Os preços do ouro e da prata registraram novos recordes pelo segundo dia seguido em 23 de dezembro de 2025. Os contratos futuros do ouro para fevereiro subiram 0,4%, alcançando US$ 4.488,20 por onça, após tocar US$ 4.530,80. Já a prata para março avançou 1,7%, cotada a US$ 69,74 por onça, tendo atingido US$ 70,80 mais cedo.
Esses movimentos ocorrem em um contexto de busca por ativos de refúgio. Investidores migraram para metais preciosos amid incertezas econômicas e geopolíticas persistentes. O ouro é tradicionalmente visto como proteção em períodos de instabilidade.
No acumulado de 2025, o ouro valorizou cerca de 70%, enquanto a prata mais que dobrou de preço. Esses ganhos superam desempenhos de outros ativos de risco.
Movimentos recentes nos mercados
Os metais preciosos mantiveram o ritmo de alta iniciado na sessão anterior. O ouro à vista subiu 0,95%, para US$ 4.488,58 por onça. A prata à vista avançou 1,1%, negociada a US$ 69,78, após cruzar a marca de US$ 70 pela primeira vez.
Essa sequência de recordes reflete a força da demanda por ativos seguros. Bancos centrais continuaram comprando ouro em volumes elevados ao longo do ano.
- Principais fatores de suporte incluem cortes nas taxas de juros nos Estados Unidos.
- Dólar mais fraco facilita compras por investidores internacionais.
- Demanda industrial por prata cresce com aplicações em tecnologia e energia renovável.
Fatores que impulsionam a alta
Incertezas geopolíticas em diversas regiões contribuíram para o rally. Tensões persistentes elevaram a atratividade de metais como hedge contra riscos.

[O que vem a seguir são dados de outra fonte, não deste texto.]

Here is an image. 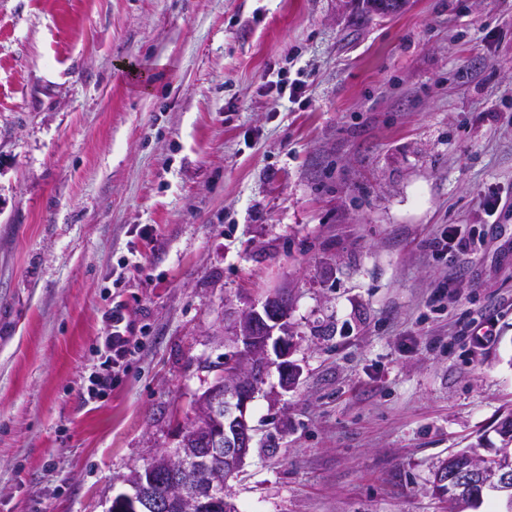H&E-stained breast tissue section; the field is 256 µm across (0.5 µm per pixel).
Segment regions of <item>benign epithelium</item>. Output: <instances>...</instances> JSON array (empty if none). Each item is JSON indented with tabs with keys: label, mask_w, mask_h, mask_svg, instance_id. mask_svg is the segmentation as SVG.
<instances>
[{
	"label": "benign epithelium",
	"mask_w": 512,
	"mask_h": 512,
	"mask_svg": "<svg viewBox=\"0 0 512 512\" xmlns=\"http://www.w3.org/2000/svg\"><path fill=\"white\" fill-rule=\"evenodd\" d=\"M287 316V298L282 292L255 302L240 315L233 336L239 348L238 358L198 397L193 419L179 431L175 445L161 449L138 469L140 492L113 497L108 512H145L147 507L153 512H238V506L223 488L238 475L251 448L248 405L273 364L270 354L279 360L285 385L292 384L298 375L294 364L288 361V341L273 338L275 329H284ZM213 457L224 461L222 471L204 481H193L194 473L207 467ZM490 460L487 455H475L471 466L461 473L450 455L437 467L433 487L440 492L448 480L455 478L459 483L458 497L468 500L477 482H508L512 471ZM157 477L168 479L166 492L148 503L144 492Z\"/></svg>",
	"instance_id": "1"
}]
</instances>
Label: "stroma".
<instances>
[{"instance_id":"35a3bbf8","label":"stroma","mask_w":512,"mask_h":512,"mask_svg":"<svg viewBox=\"0 0 512 512\" xmlns=\"http://www.w3.org/2000/svg\"><path fill=\"white\" fill-rule=\"evenodd\" d=\"M281 290L240 512H444L512 410V0H0V512H107ZM111 332L109 336H106L104 347L107 353L106 359L103 365L107 368L112 367L119 370L123 365L127 356L131 353V336H128L130 331L125 317L122 313L121 306L112 307V312L109 316ZM272 349L277 359L280 360L278 368L281 380L288 387L296 380L298 375L294 364L288 361V341L285 338L278 337L272 342Z\"/></svg>"}]
</instances>
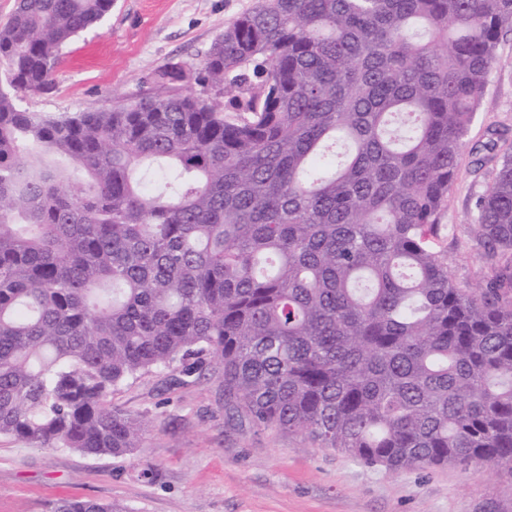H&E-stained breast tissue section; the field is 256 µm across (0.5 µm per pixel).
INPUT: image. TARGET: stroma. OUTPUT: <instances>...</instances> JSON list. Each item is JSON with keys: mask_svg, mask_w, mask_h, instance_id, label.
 Listing matches in <instances>:
<instances>
[{"mask_svg": "<svg viewBox=\"0 0 512 512\" xmlns=\"http://www.w3.org/2000/svg\"><path fill=\"white\" fill-rule=\"evenodd\" d=\"M255 0H112L97 24L61 51L53 86L24 108L47 117L111 107L152 91L171 62H199ZM466 138L435 240L459 287L478 288L500 255L471 222L503 150L512 147V31ZM496 140L498 149L483 145ZM156 369L113 391L109 406L145 424L136 457H92L0 435V512H50L62 498H91L130 512H512V471L477 463L392 471L368 466L274 427L230 418L222 373L182 384Z\"/></svg>", "mask_w": 512, "mask_h": 512, "instance_id": "1", "label": "stroma"}]
</instances>
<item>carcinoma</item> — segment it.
<instances>
[{
  "instance_id": "1",
  "label": "carcinoma",
  "mask_w": 512,
  "mask_h": 512,
  "mask_svg": "<svg viewBox=\"0 0 512 512\" xmlns=\"http://www.w3.org/2000/svg\"><path fill=\"white\" fill-rule=\"evenodd\" d=\"M111 9L17 0L0 27V435L131 455L108 397L177 364L369 466L512 470L511 154L475 202L508 254L485 288L434 246L512 0H256L152 95L21 108Z\"/></svg>"
}]
</instances>
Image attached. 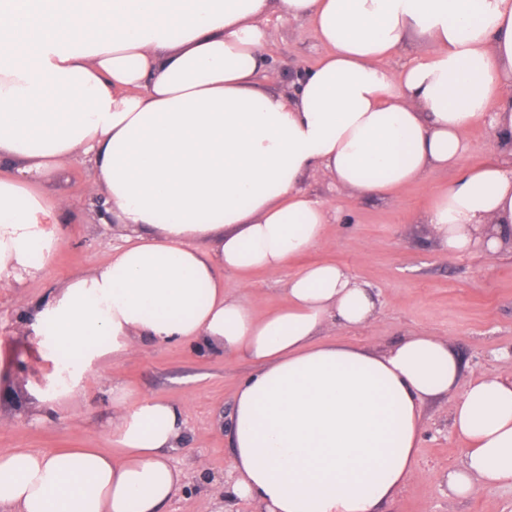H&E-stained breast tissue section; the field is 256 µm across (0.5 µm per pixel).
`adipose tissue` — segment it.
<instances>
[{
    "label": "adipose tissue",
    "instance_id": "ef3b65f1",
    "mask_svg": "<svg viewBox=\"0 0 512 512\" xmlns=\"http://www.w3.org/2000/svg\"><path fill=\"white\" fill-rule=\"evenodd\" d=\"M274 8L309 19L329 49L288 93L263 86ZM414 34L426 56L376 67ZM483 123L512 157V0H0V281L43 275L47 224L71 207L45 184L64 163L90 166L121 243L27 317L73 355L68 393L94 361L147 341L222 349L256 365L230 413L232 494L263 512H384L415 474L422 406L449 398L458 359L424 331L382 350L322 341L378 308L341 265L291 276L287 305L264 315L225 277L324 242L328 211L301 186L311 172L387 198L456 169L424 217L432 240L496 256L512 237V168L461 163ZM449 400L469 444L449 492L512 486V378L482 374ZM112 403V451L0 454V505L165 512L183 489L170 456L183 409L117 382Z\"/></svg>",
    "mask_w": 512,
    "mask_h": 512
}]
</instances>
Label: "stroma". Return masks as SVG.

Analistas apontam que a dívida global em expansão torna o ouro uma opção defensiva. Gestores de ativos destacam que metais estavam subvalorizados antes do ciclo atual de alta.
A prata beneficia-se adicionalmente de déficits de oferta e demanda crescente em setores industriais. Esses elementos combinados sustentam projeções de continuidade no curto prazo.
Perspectivas de analistas
Especialistas veem potencial para mais ganhos nos metais preciosos. Um gestor de investimentos indicou que o ouro pode alcançar níveis superiores, como US$ 6.000 por onça em cenários de maior debasement monetário.
Outros analistas projetam médias mais altas para 2026, com suporte de políticas monetárias acomodatícias. Bancos como Goldman Sachs estimam ouro em US$ 4.900 até o final do próximo ano.
- Compras de bancos centrais devem permanecer robustas, embora ligeiramente menores que em anos anteriores.
- Fundos negociados em bolsa com lastro em ouro atraíram inflows recordes em 2025.
- Demanda por joias enfrenta pressão de preços elevados, mas investimento em barras compensa parte disso.
Demanda industrial e física
A prata destacou-se com ganhos superiores aos do ouro em 2025. O metal registrou alta de mais de 100% no ano, impulsionado por usos em painéis solares e eletrônicos.
Déficits persistentes no mercado físico de prata sustentam cotações elevadas. Importações em países como Índia cresceram durante períodos festivos.
Platina e paládio também avançaram, alcançando máximas multianuais em sessões recentes.
Contexto macroeconômico
O dólar americano enfraqueceu cerca de 10% em 2025, facilitando altas em commodities denominadas na moeda. Expectativas de política monetária mais frouxa nos EUA adicionam suporte.
Incertezas sobre transição na liderança do Federal Reserve para 2026 influenciam sentiment. Medos de bolha em ativos de risco, como tecnologia de IA, direcionam fluxos para metais.
Esses elementos criam ambiente favorável para continuidade da tendência de alta nos preciosos.
Outros metais preciosos em foco
Platina subiu significativamente, tocando níveis não vistos em anos. Paládio acompanhou, com ganhos expressivos em negociações recentes.
Esses movimentos refletem spillover da demanda por ouro e prata. Aplicações industriais em catalisadores automotivos sustentam parte da recuperação.
Mercados de mineradoras listadas em bolsas reagiram positivamente às altas.
Projeções para o curto prazo
Negociações indicam manutenção de momentum positivo nos metais. Níveis psicológicos como US$ 4.500 para ouro e US$ 70 para prata servem como referências.
Analistas monitoram dados econômicos americanos para sinais de direção. Inflação e emprego influenciam expectativas de juros.
Demanda física permanece chave para sustentação de preços elevados.
Influência em portfólios globais
Investidores institucionais aumentaram alocações em metais preciosos ao longo de 2025. Fundos de ETF registraram entradas bilionárias.
Essa diversificação reflete busca por proteção contra volatilidade em ações. Metais atuam como contrapeso em carteiras expostas a risco.
Tendência deve persistir enquanto incertezas macro persistem.